Formation of solid dispersions as a means to enhance the dissolution rate of poorly soluble Active pharmaceutical ingredients (APIs) typically employs hydrophilic polymer systems and surfactants. While the utility of the surfactant systems in solubilization is well known, the secondary effects of the same on processing and subsequent physical stability of the solid dispersions needs to be studied further.Physical blends of the poorly soluble API and hydrophilic polymers such as PVP-K30, Plasdone-S630, HPMC-E5, HPMCAS, and Eudragit L100 with mass ratio 1:1 were prepared. The surfactants tested in this study included Tween-80, Docusate sodium, Myrj-52, Pluronic-F68 and SLS. Thermal analysis of the API–polymer–surfactant blends suggested that the surfactants caused solvation/plasticization, manifesting in reduction of (i) the melting (Tm) of API (ii) Tg of the polymers and (iii) the combined Tg of the solid dispersion formed from quench cooling. Explanation of these effects of surfactants is attempted based on their physical state (at the temperature of interest), HLB values and similarity of their solubility parameter values with respect to drug–polymer systems.Furthermore, extruded matrices containing different API–polymer (PVP-K30, Plasdone-S630, and HPMC-E5) mixtures prepared with and without surfactants, were produced by feeding the powder blend through a hot-melt extruder. The melt viscosity of the polymer blends was assessed by torque rheometry using a Haake Rheomix.

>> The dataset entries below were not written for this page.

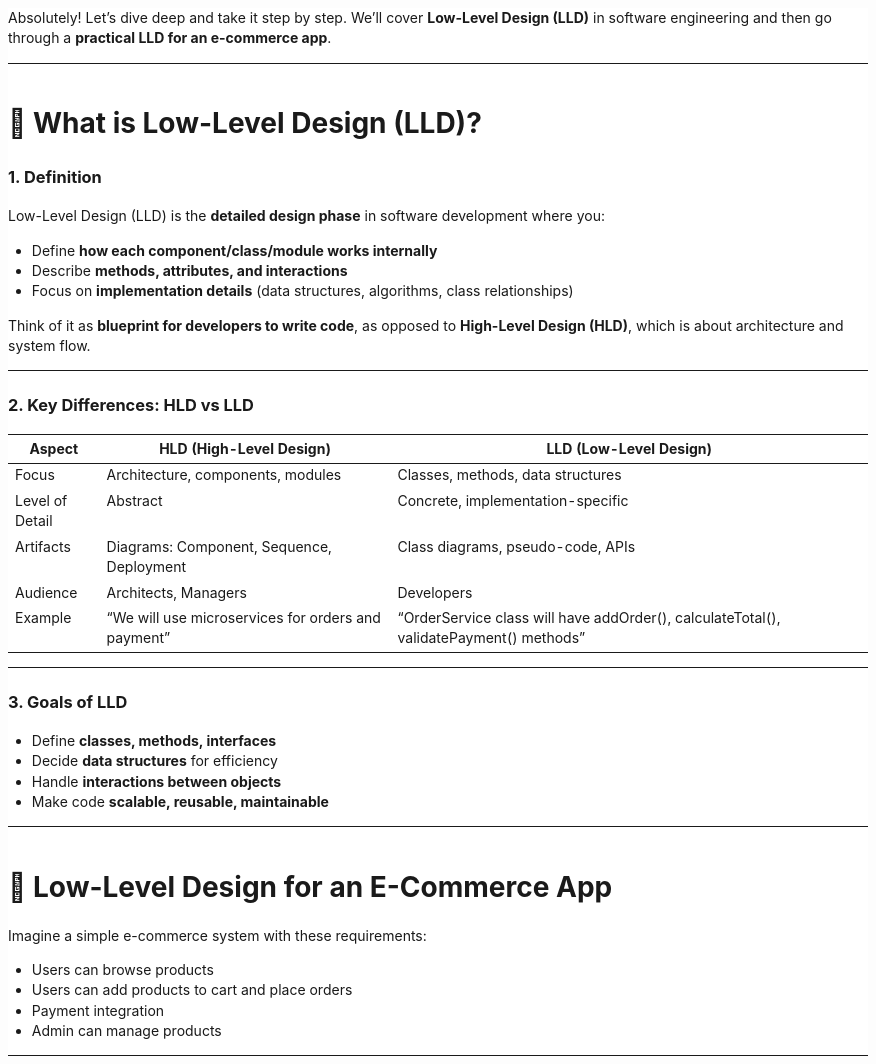 Absolutely! Let’s dive deep and take it step by step. We’ll cover **Low-Level Design (LLD)** in software engineering and then go through a **practical LLD for an e-commerce app**.

---

# 🔹 What is Low-Level Design (LLD)?

### 1. Definition

Low-Level Design (LLD) is the **detailed design phase** in software development where you:

* Define **how each component/class/module works internally**
* Describe **methods, attributes, and interactions**
* Focus on **implementation details** (data structures, algorithms, class relationships)

Think of it as **blueprint for developers to write code**, as opposed to **High-Level Design (HLD)**, which is about architecture and system flow.

---

### 2. Key Differences: HLD vs LLD

| Aspect          | HLD (High-Level Design)                            | LLD (Low-Level Design)                                                                 |
| --------------- | -------------------------------------------------- | -------------------------------------------------------------------------------------- |
| Focus           | Architecture, components, modules                  | Classes, methods, data structures                                                      |
| Level of Detail | Abstract                                           | Concrete, implementation-specific                                                      |
| Artifacts       | Diagrams: Component, Sequence, Deployment          | Class diagrams, pseudo-code, APIs                                                      |
| Audience        | Architects, Managers                               | Developers                                                                             |
| Example         | “We will use microservices for orders and payment” | “OrderService class will have addOrder(), calculateTotal(), validatePayment() methods” |

---

### 3. Goals of LLD

* Define **classes, methods, interfaces**
* Decide **data structures** for efficiency
* Handle **interactions between objects**
* Make code **scalable, reusable, maintainable**

---

# 🔹 Low-Level Design for an E-Commerce App

Imagine a simple e-commerce system with these requirements:

* Users can browse products
* Users can add products to cart and place orders
* Payment integration
* Admin can manage products

---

The physicochemical properties of the extruded API–polymer–surfactant were characterized by differential scanning calorimetry, X-ray diffraction, Raman spectroscopy, and polarized microscopy. The results demonstrated that the glass transition temperature of the carrier polymers decreased as direct result of the surfactants in the extrudate, due to an increase in the chain mobility of polymers. A decrease in the melt viscosity was seen due to a plasticization of the polymer. The drug release profiles of the extruded solid dispersions containing intra granular surfactants were found to fit the dispersions with extra granularly added surfactants.